GIVEN DATA START
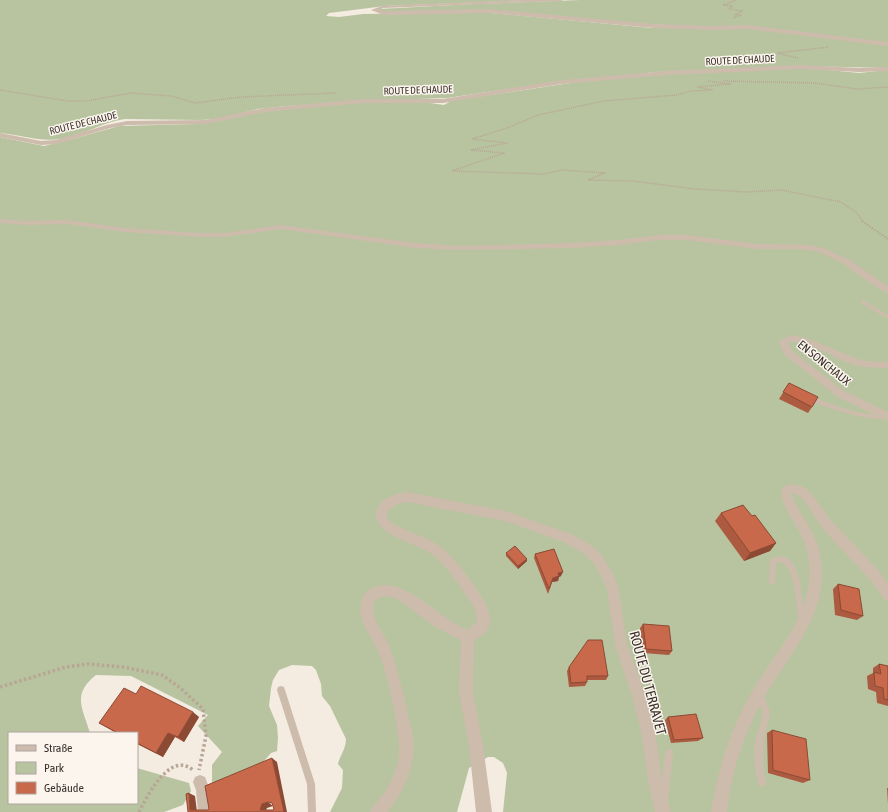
<svg xmlns="http://www.w3.org/2000/svg" width="888" height="812" viewBox="0 0 888 812" font-family="'Asap Condensed',sans-serif">
  <style>
    .green { fill: #b8c4a0 }
    .lines { fill: none; stroke-linecap: round; stroke-linejoin: round }
    .path-far2 { stroke: #b9a596; stroke-width: 1.5; stroke-dasharray: 1 1; stroke-linecap: butt }
    .path-far1 { stroke: #b9a596; stroke-width: 2; stroke-dasharray: 1.5 1.5; stroke-linecap: butt }
    .path { stroke: #b9a596; stroke-width: 3.5; stroke-dasharray: 2.5 2.5; stroke-linecap: butt }
    .lane { fill: #cdbbac; fill-rule: evenodd }
    .street { fill: #cdbbac; fill-rule: evenodd }
    .wall { fill: #ac5a40 }
    .shaded-wall { fill: #8c4a34 }
    .building { fill: #c8694b; stroke: #8c4a34; fill-rule: evenodd }
    .labels { text-anchor: middle; dominant-baseline: central; stroke-width: 3; stroke-linejoin: round; paint-order: stroke }
    .far-street-label { font-size: 10px; fill: #3b302b; stroke: #fbf5ee }
    .street-label { font-size: 12px; fill: #3b302b; stroke: #fbf5ee }
    .near-street-label { font-size: 14px; fill: #3b302b; stroke: #fbf5ee }
  </style>
  <rect width="100%" height="100%" fill="#f4ebe1"/>
  <!-- green -->
  <g class="green">
    <path d="M0,0H536L385,6L329,13L326,16L339,17L363,14L480,12L652,28H749L888,45V68L803,66L655,72L501,90L447,98L359,101L287,106L258,109L218,119L200,120L125,119C103,122 83,135 61,139C40,142 21,135 0,133Z"/>
    <polygon points="580,0 888,0 888,43 793,31 647,24 520,13 380,12 378,9 474,4"/>
    <path d="M808,68L859,73L888,70V812H503L507,773L503,763L494,757H488L469,768L457,812H330L342,788L343,770L338,764C340,755 346,749 346,739L330,706L322,696L321,684L316,670L312,666L292,665L279,670L273,680L271,688L269,706L277,725L278,738L277,751L271,753L259,767L212,784V765L222,752L198,726L208,715L131,676L96,675C72,694 82,707 90,733H9V803H137V768L189,783L191,791L183,805L164,812H0V137L44,146L73,139L119,126L197,124L268,111L305,107L371,102L430,103L444,105L451,101L577,82L672,74Z"/>
  </g>
  <g class="lines">
    <!-- path-far2 -->
    <g class="path-far2">
      <polyline points="733,18 741,15 735,15 742,11 729,9 732,6 723,5 736,0"/>
      <polyline points="798,58 777,53 829,47"/>
      <polyline points="708,81 730,84 697,87 713,90 691,91 676,95 604,101 538,115 507,128 472,139 507,143 471,150 504,153 452,171 544,174 562,170 605,173 588,180 633,181 695,189 746,192 781,190 841,202 857,213 863,222"/>
      <polyline points="723,81 815,83 857,89 888,87"/>
      <polyline points="0,90 68,101 86,101 131,93 171,96 195,103 241,97 336,93"/>
    </g>
    <!-- path-far1 -->
    <polyline class="path-far1" points="862,221 888,239"/>
    <!-- path -->
    <g class="path">
      <polyline points="0,687 66,667 88,664 123,667 162,675 179,687 203,709 206,736 199,770"/>
      <path d="M139,812C146,798 166,759 186,766C189,767 192,769 194,771"/>
    </g>
    <!-- lane -->
    <g class="lane">
      <polygon points="863,300 888,315 888,319 861,303 861,301"/>
      <path d="M810,396C829,403 848,411 868,414C874,415 881,414 887,414L888,416L887,418C884,418 881,419 878,419C864,419 816,406 807,398L808,397Z"/>
      <path d="M781,556C784,557 788,558 790,560C801,570 803,604 804,618L803,620L801,621L799,620L798,618C796,603 796,570 781,562L776,563L775,582L774,584L772,585L770,584L769,582L770,561L771,559Z"/>
      <polygon points="281,686 284,687 285,690 315,784 316,812 308,812 307,784 277,690 278,687"/>
      <path d="M758,692L761,693L765,699L770,712L769,721L764,737L763,749V766L766,783L765,786L762,787L759,786L758,783C755,768 753,752 756,737C758,729 763,721 762,713C762,706 757,702 754,696L755,693Z"/>
      <polygon points="669,749 672,750 673,753 668,800 667,803 664,804 661,803 660,800 665,753 666,750"/>
    </g>
    <!-- street -->
    <g class="street">
      <polygon points="523,0 563,0 561,1 383,8 379,10 384,11 489,9 654,24 713,26 748,25 888,42 888,46 748,29 713,30 654,28 489,13 384,15 371,10 382,6"/>
      <polygon points="801,65 859,68 888,67 888,71 859,72 801,69 666,75 562,84 443,103 363,103 265,112 206,124 127,125 110,128 57,144 41,145 0,137 0,133 41,141 56,140 107,125 127,121 206,120 265,108 363,99 443,99 562,80 666,71"/>
      <polygon points="0,219 27,221 67,220 125,228 200,233 225,233 281,225 415,243 460,246 572,243 618,240 659,235 687,235 757,244 808,245 823,248 848,259 888,286 888,293 878,288 842,263 820,252 800,249 757,249 687,240 659,240 618,245 572,248 460,250 415,248 281,229 225,237 200,237 125,232 67,224 27,225 0,223"/>
      <path d="M791,335L810,339L855,358L866,361L888,362V368C876,368 863,368 851,364C837,359 802,337 788,343L792,351L844,391L888,412V421L838,397L785,355L778,342L780,340Z"/>
      <path d="M791,484L802,486L810,492L830,519L879,571L888,584V601L884,599C864,567 833,546 813,514C809,507 802,494 792,493C794,505 802,514 807,523C817,538 822,557 822,575C821,626 782,663 760,705C742,738 731,775 727,812H711C718,767 733,721 758,682C777,652 801,625 808,589C811,573 810,556 804,541C799,526 776,502 783,487Z"/>
      <path d="M407,492L505,511L571,534L591,545L602,555L614,576L619,590L627,645L646,696L655,731L662,781L671,812H655L648,781L641,731L632,696L615,645L607,590L604,582L594,563L583,553L563,542L505,521L407,502C399,503 393,505 387,512V519C403,532 425,535 441,547C455,557 488,600 490,617C492,628 484,636 474,640L473,692L483,746L492,812H476L469,746L459,692L461,640L437,628L396,598L383,596L374,601C369,616 382,630 388,643C396,663 401,684 406,705C408,716 412,727 413,738C416,764 405,789 390,809L388,812H370C373,806 377,802 381,797C390,785 397,771 399,756C401,733 387,670 377,649C371,637 361,624 360,610C360,604 362,598 365,593C397,565 436,619 468,630L477,622L476,612L473,605C460,588 449,567 432,554C418,543 364,533 378,507C383,497 396,494 407,492Z"/>
      <polygon points="200,775 205,777 210,790 214,812 198,812 196,790 193,782 195,777"/>
    </g>
  </g>
  <!-- wall -->
  <g class="wall">
    <polygon points="789,383 812,407 808,413 779,399"/>
    <polygon points="721,513 752,516 776,543 770,551 744,561 715,521"/>
    <polygon points="506,553 527,561 518,569 506,556"/>
    <polygon points="535,554 561,576 559,577 558,581 552,582 548,594 534,558"/>
    <polygon points="838,584 863,616 857,620 835,615 833,589"/>
    <polygon points="643,624 672,651 669,655 643,653 640,628"/>
    <polygon points="879,664 888,666 888,706 877,703 876,692 868,689 867,676 873,673 873,668"/>
    <polygon points="569,667 608,676 606,680 587,680 587,682 585,686 569,687 567,671"/>
    <polygon points="136,694 199,717 184,742 175,737 163,757 137,744 137,733 116,733 99,723"/>
    <polygon points="668,717 703,738 698,741 671,743 665,720"/>
    <polygon points="772,730 810,780 803,783 768,773 767,733"/>
    <polygon points="887,788 888,788 888,804"/>
  </g>
  <!-- shaded-wall -->
  <g class="shaded-wall">
    <polygon points="776,543 770,551 744,561 750,553"/>
    <polygon points="527,559 527,561 518,569 518,566"/>
    <polygon points="563,572 561,576 559,577 558,581 552,582 548,594 553,578 558,573"/>
    <polygon points="193,712 199,717 184,742 178,737"/>
    <polygon points="168,733 175,737 163,757 156,753"/>
    <polygon points="272,758 277,762 287,812 284,812"/>
    <polygon points="189,793 195,796 197,812 190,810"/>
    <polygon points="268,802 273,806 267,808 265,812 260,810 262,804"/>
  </g>
  <!-- building -->
  <g class="building">
    <polygon points="789,383 818,397 812,407 783,392"/>
    <polygon points="743,505 752,516 755,515 776,543 750,553 721,513"/>
    <polygon points="515,546 527,559 518,566 506,553"/>
    <polygon points="554,549 563,572 558,573 559,576 553,578 549,589 535,554"/>
    <polygon points="838,584 859,589 863,616 841,610"/>
    <polygon points="643,624 669,626 672,651 646,649"/>
    <polygon points="588,640 602,640 608,676 587,676 587,682 571,683 569,667"/>
    <polygon points="879,664 888,666 888,700 884,699 883,688 875,686 874,672 881,674"/>
    <polygon points="141,686 193,712 178,737 168,733 156,753 137,743 137,733 118,733 99,723 124,688 136,694"/>
    <polygon points="696,714 703,738 674,740 668,717"/>
    <polygon points="772,730 806,739 810,780 773,770"/>
    <path d="M272,758L284,812H188L186,794L189,793L190,810H208L209,809L205,786ZM268,802L272,803L274,809L273,810H260L262,804Z"/>
  </g>
  <g class="labels">
    <!-- far-street labels -->
    <g class="far-street-label">
      <text transform="translate(740 60) rotate(-3)">ROUTE DE CHAUDE</text>
      <text transform="translate(418 90) rotate(-2)">ROUTE DE CHAUDE</text>
      <text transform="translate(83 123) rotate(-14)">ROUTE DE CHAUDE</text>
    </g>
    <!-- street labels -->
    <g class="street-label">
      <text transform="translate(824 363) rotate(39)">EN SONCHAUX</text>
    </g>
    <!-- near-street labels -->
    <g class="near-street-label">
      <text transform="translate(648 683) rotate(75)">ROUTE DU TERRAVET</text>
    </g>
  </g>
  <!-- legend -->
  <rect x="8" y="732" width="130" height="72" fill="#fbf5ee" stroke="#aea6a0"/>
  <rect x="16" y="745" width="20" height="6" fill="#cdbbac" stroke="#aea6a0"/>
  <text x="44" y="752" font-size="12" fill="#3b302b">Straße</text>
  <rect x="16" y="762" width="20" height="12" fill="#b8c4a0" stroke="#aea6a0"/>
  <text x="44" y="772" font-size="12" fill="#3b302b">Park</text>
  <rect x="16" y="782" width="20" height="12" fill="#c8694b" stroke="#aea6a0"/>
  <text x="44" y="792" font-size="12" fill="#3b302b">Gebäude</text>
</svg>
GIVEN DATA END
▶ GOAL OF THE EXERCISE: Write out each line above with the word "round".

▶ THE ANSWER:
    .lines { fill: none; stroke-linecap: round; stroke-linejoin: round }
    .labels { text-anchor: middle; dominant-baseline: central; stroke-width: 3; stroke-linejoin: round; paint-order: stroke }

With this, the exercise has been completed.